*Record set*:
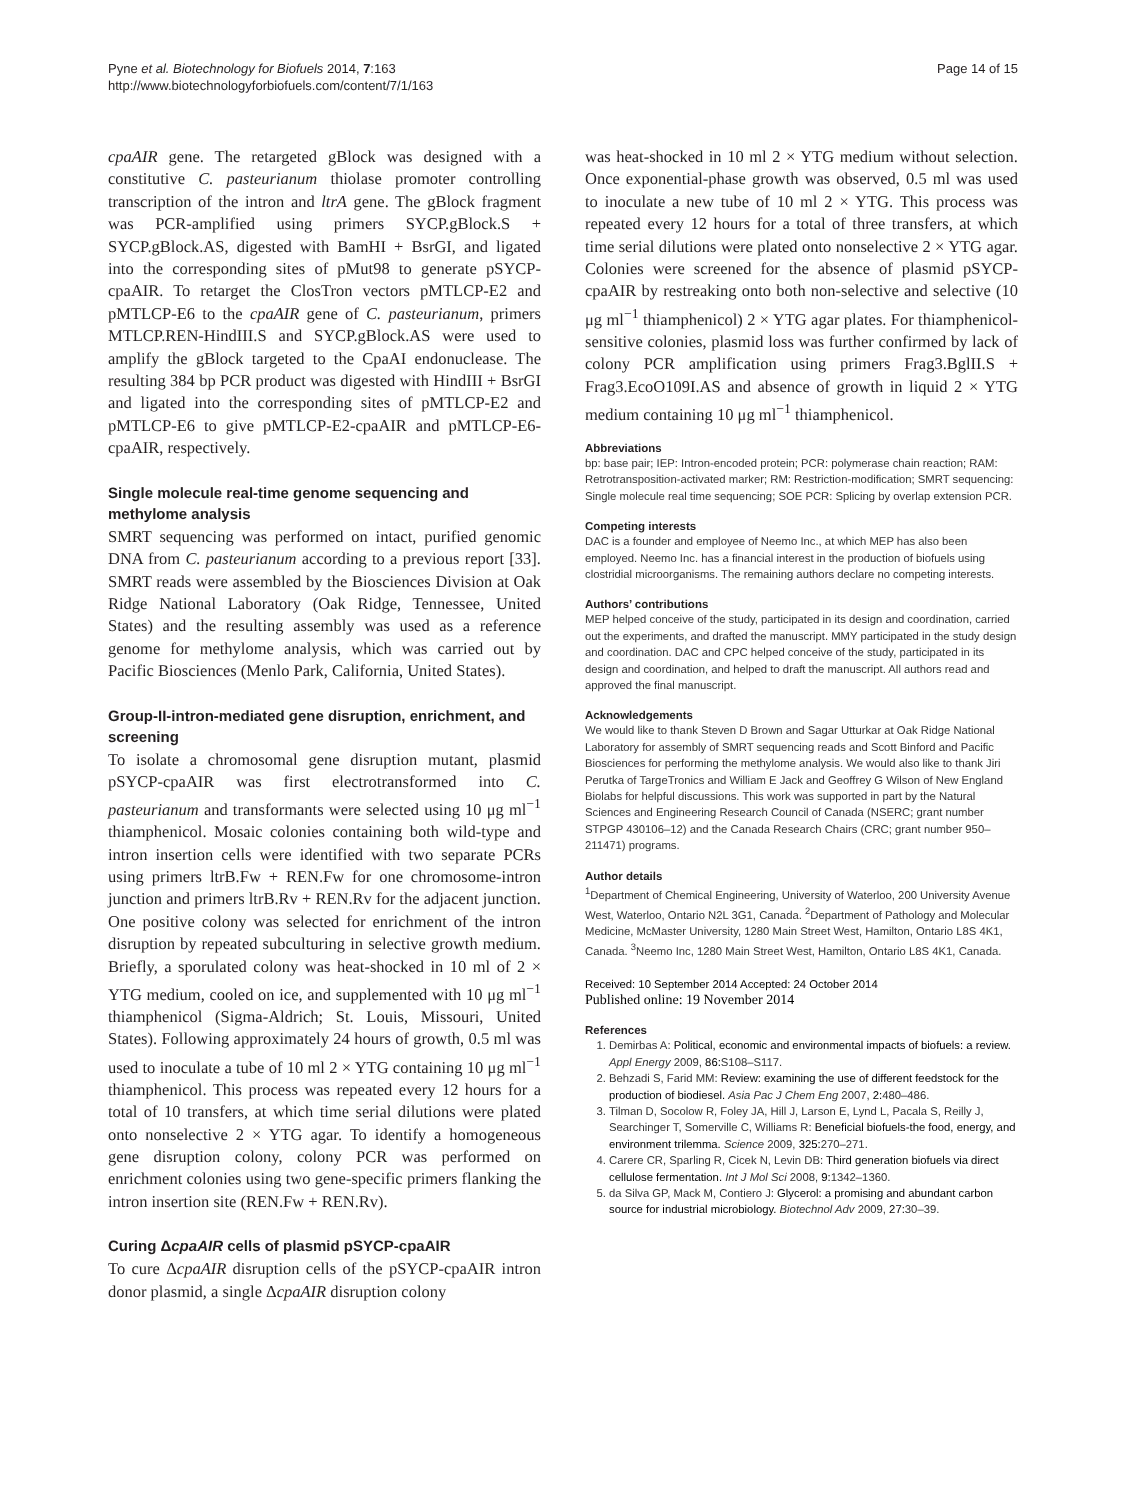Pyne et al. Biotechnology for Biofuels 2014, 7:163
http://www.biotechnologyforbiofuels.com/content/7/1/163
Page 14 of 15
cpaAIR gene. The retargeted gBlock was designed with a constitutive C. pasteurianum thiolase promoter controlling transcription of the intron and ltrA gene. The gBlock fragment was PCR-amplified using primers SYCP.gBlock.S + SYCP.gBlock.AS, digested with BamHI + BsrGI, and ligated into the corresponding sites of pMut98 to generate pSYCP-cpaAIR. To retarget the ClosTron vectors pMTLCP-E2 and pMTLCP-E6 to the cpaAIR gene of C. pasteurianum, primers MTLCP.REN-HindIII.S and SYCP.gBlock.AS were used to amplify the gBlock targeted to the CpaAI endonuclease. The resulting 384 bp PCR product was digested with HindIII + BsrGI and ligated into the corresponding sites of pMTLCP-E2 and pMTLCP-E6 to give pMTLCP-E2-cpaAIR and pMTLCP-E6-cpaAIR, respectively.
Single molecule real-time genome sequencing and methylome analysis
SMRT sequencing was performed on intact, purified genomic DNA from C. pasteurianum according to a previous report [33]. SMRT reads were assembled by the Biosciences Division at Oak Ridge National Laboratory (Oak Ridge, Tennessee, United States) and the resulting assembly was used as a reference genome for methylome analysis, which was carried out by Pacific Biosciences (Menlo Park, California, United States).
Group-II-intron-mediated gene disruption, enrichment, and screening
To isolate a chromosomal gene disruption mutant, plasmid pSYCP-cpaAIR was first electrotransformed into C. pasteurianum and transformants were selected using 10 μg ml<sup>−1</sup> thiamphenicol. Mosaic colonies containing both wild-type and intron insertion cells were identified with two separate PCRs using primers ltrB.Fw + REN.Fw for one chromosome-intron junction and primers ltrB.Rv + REN.Rv for the adjacent junction. One positive colony was selected for enrichment of the intron disruption by repeated subculturing in selective growth medium. Briefly, a sporulated colony was heat-shocked in 10 ml of 2 × YTG medium, cooled on ice, and supplemented with 10 μg ml<sup>−1</sup> thiamphenicol (Sigma-Aldrich; St. Louis, Missouri, United States). Following approximately 24 hours of growth, 0.5 ml was used to inoculate a tube of 10 ml 2 × YTG containing 10 μg ml<sup>−1</sup> thiamphenicol. This process was repeated every 12 hours for a total of 10 transfers, at which time serial dilutions were plated onto nonselective 2 × YTG agar. To identify a homogeneous gene disruption colony, colony PCR was performed on enrichment colonies using two gene-specific primers flanking the intron insertion site (REN.Fw + REN.Rv).
Curing ΔcpaAIR cells of plasmid pSYCP-cpaAIR
To cure ΔcpaAIR disruption cells of the pSYCP-cpaAIR intron donor plasmid, a single ΔcpaAIR disruption colony
was heat-shocked in 10 ml 2 × YTG medium without selection. Once exponential-phase growth was observed, 0.5 ml was used to inoculate a new tube of 10 ml 2 × YTG. This process was repeated every 12 hours for a total of three transfers, at which time serial dilutions were plated onto nonselective 2 × YTG agar. Colonies were screened for the absence of plasmid pSYCP-cpaAIR by restreaking onto both non-selective and selective (10 μg ml<sup>−1</sup> thiamphenicol) 2 × YTG agar plates. For thiamphenicol-sensitive colonies, plasmid loss was further confirmed by lack of colony PCR amplification using primers Frag3.BglII.S + Frag3.EcoO109I.AS and absence of growth in liquid 2 × YTG medium containing 10 μg ml<sup>−1</sup> thiamphenicol.
Abbreviations
bp: base pair; IEP: Intron-encoded protein; PCR: polymerase chain reaction; RAM: Retrotransposition-activated marker; RM: Restriction-modification; SMRT sequencing: Single molecule real time sequencing; SOE PCR: Splicing by overlap extension PCR.
Competing interests
DAC is a founder and employee of Neemo Inc., at which MEP has also been employed. Neemo Inc. has a financial interest in the production of biofuels using clostridial microorganisms. The remaining authors declare no competing interests.
Authors’ contributions
MEP helped conceive of the study, participated in its design and coordination, carried out the experiments, and drafted the manuscript. MMY participated in the study design and coordination. DAC and CPC helped conceive of the study, participated in its design and coordination, and helped to draft the manuscript. All authors read and approved the final manuscript.
Acknowledgements
We would like to thank Steven D Brown and Sagar Utturkar at Oak Ridge National Laboratory for assembly of SMRT sequencing reads and Scott Binford and Pacific Biosciences for performing the methylome analysis. We would also like to thank Jiri Perutka of TargeTronics and William E Jack and Geoffrey G Wilson of New England Biolabs for helpful discussions. This work was supported in part by the Natural Sciences and Engineering Research Council of Canada (NSERC; grant number STPGP 430106–12) and the Canada Research Chairs (CRC; grant number 950–211471) programs.
Author details
<sup>1</sup> Department of Chemical Engineering, University of Waterloo, 200 University Avenue West, Waterloo, Ontario N2L 3G1, Canada. <sup>2</sup>Department of Pathology and Molecular Medicine, McMaster University, 1280 Main Street West, Hamilton, Ontario L8S 4K1, Canada. <sup>3</sup>Neemo Inc, 1280 Main Street West, Hamilton, Ontario L8S 4K1, Canada.
Received: 10 September 2014 Accepted: 24 October 2014
Published online: 19 November 2014
References
1. Demirbas A: Political, economic and environmental impacts of biofuels: a review. Appl Energy 2009, 86: S108–S117.
2. Behzadi S, Farid MM: Review: examining the use of different feedstock for the production of biodiesel. Asia Pac J Chem Eng 2007, 2: 480–486.
3. Tilman D, Socolow R, Foley JA, Hill J, Larson E, Lynd L, Pacala S, Reilly J, Searchinger T, Somerville C, Williams R: Beneficial biofuels-the food, energy, and environment trilemma. Science 2009, 325: 270–271.
4. Carere CR, Sparling R, Cicek N, Levin DB: Third generation biofuels via direct cellulose fermentation. Int J Mol Sci 2008, 9: 1342–1360.
5. da Silva GP, Mack M, Contiero J: Glycerol: a promising and abundant carbon source for industrial microbiology. Biotechnol Adv 2009, 27: 30–39.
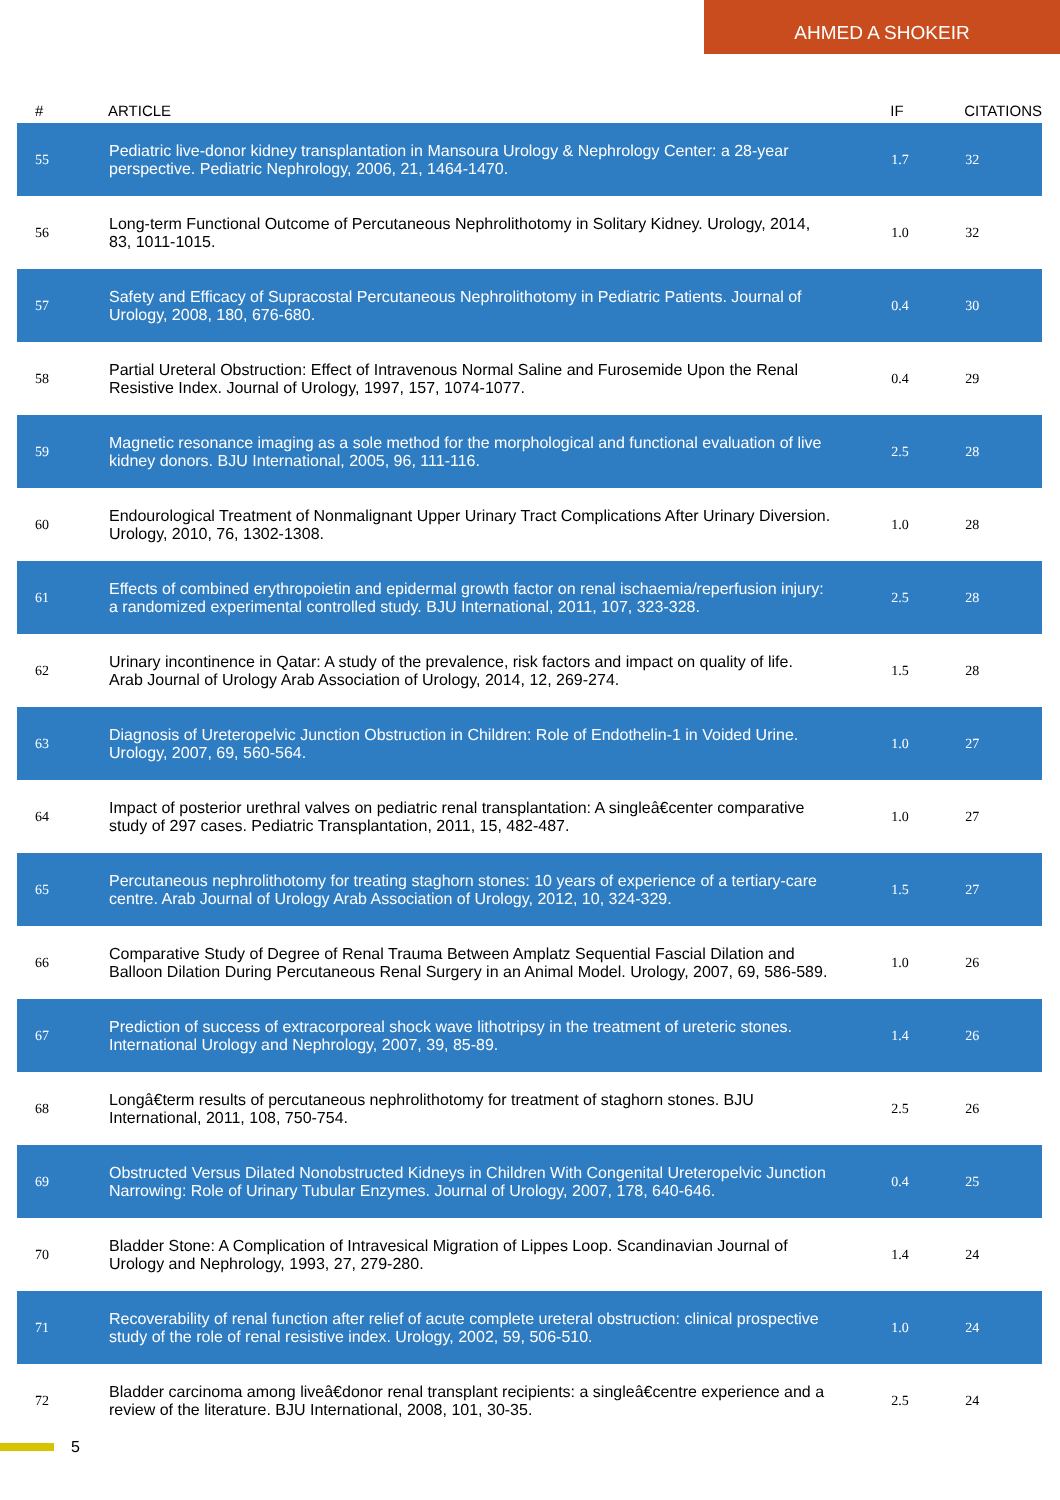AHMED A SHOKEIR
| # | ARTICLE | IF | CITATIONS |
| --- | --- | --- | --- |
| 55 | Pediatric live-donor kidney transplantation in Mansoura Urology & Nephrology Center: a 28-year perspective. Pediatric Nephrology, 2006, 21, 1464-1470. | 1.7 | 32 |
| 56 | Long-term Functional Outcome of Percutaneous Nephrolithotomy in Solitary Kidney. Urology, 2014, 83, 1011-1015. | 1.0 | 32 |
| 57 | Safety and Efficacy of Supracostal Percutaneous Nephrolithotomy in Pediatric Patients. Journal of Urology, 2008, 180, 676-680. | 0.4 | 30 |
| 58 | Partial Ureteral Obstruction: Effect of Intravenous Normal Saline and Furosemide Upon the Renal Resistive Index. Journal of Urology, 1997, 157, 1074-1077. | 0.4 | 29 |
| 59 | Magnetic resonance imaging as a sole method for the morphological and functional evaluation of live kidney donors. BJU International, 2005, 96, 111-116. | 2.5 | 28 |
| 60 | Endourological Treatment of Nonmalignant Upper Urinary Tract Complications After Urinary Diversion. Urology, 2010, 76, 1302-1308. | 1.0 | 28 |
| 61 | Effects of combined erythropoietin and epidermal growth factor on renal ischaemia/reperfusion injury: a randomized experimental controlled study. BJU International, 2011, 107, 323-328. | 2.5 | 28 |
| 62 | Urinary incontinence in Qatar: A study of the prevalence, risk factors and impact on quality of life. Arab Journal of Urology Arab Association of Urology, 2014, 12, 269-274. | 1.5 | 28 |
| 63 | Diagnosis of Ureteropelvic Junction Obstruction in Children: Role of Endothelin-1 in Voided Urine. Urology, 2007, 69, 560-564. | 1.0 | 27 |
| 64 | Impact of posterior urethral valves on pediatric renal transplantation: A singleâ€center comparative study of 297 cases. Pediatric Transplantation, 2011, 15, 482-487. | 1.0 | 27 |
| 65 | Percutaneous nephrolithotomy for treating staghorn stones: 10 years of experience of a tertiary-care centre. Arab Journal of Urology Arab Association of Urology, 2012, 10, 324-329. | 1.5 | 27 |
| 66 | Comparative Study of Degree of Renal Trauma Between Amplatz Sequential Fascial Dilation and Balloon Dilation During Percutaneous Renal Surgery in an Animal Model. Urology, 2007, 69, 586-589. | 1.0 | 26 |
| 67 | Prediction of success of extracorporeal shock wave lithotripsy in the treatment of ureteric stones. International Urology and Nephrology, 2007, 39, 85-89. | 1.4 | 26 |
| 68 | Longâ€term results of percutaneous nephrolithotomy for treatment of staghorn stones. BJU International, 2011, 108, 750-754. | 2.5 | 26 |
| 69 | Obstructed Versus Dilated Nonobstructed Kidneys in Children With Congenital Ureteropelvic Junction Narrowing: Role of Urinary Tubular Enzymes. Journal of Urology, 2007, 178, 640-646. | 0.4 | 25 |
| 70 | Bladder Stone: A Complication of Intravesical Migration of Lippes Loop. Scandinavian Journal of Urology and Nephrology, 1993, 27, 279-280. | 1.4 | 24 |
| 71 | Recoverability of renal function after relief of acute complete ureteral obstruction: clinical prospective study of the role of renal resistive index. Urology, 2002, 59, 506-510. | 1.0 | 24 |
| 72 | Bladder carcinoma among liveâ€donor renal transplant recipients: a singleâ€centre experience and a review of the literature. BJU International, 2008, 101, 30-35. | 2.5 | 24 |
5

*About this exercise*: Leave out the pictures. Return exactly the lines from the first line of the records to the line bearing "Page 14 of 15", inclusive.

*Task result*:
Pyne et al. Biotechnology for Biofuels 2014, 7:163
http://www.biotechnologyforbiofuels.com/content/7/1/163
Page 14 of 15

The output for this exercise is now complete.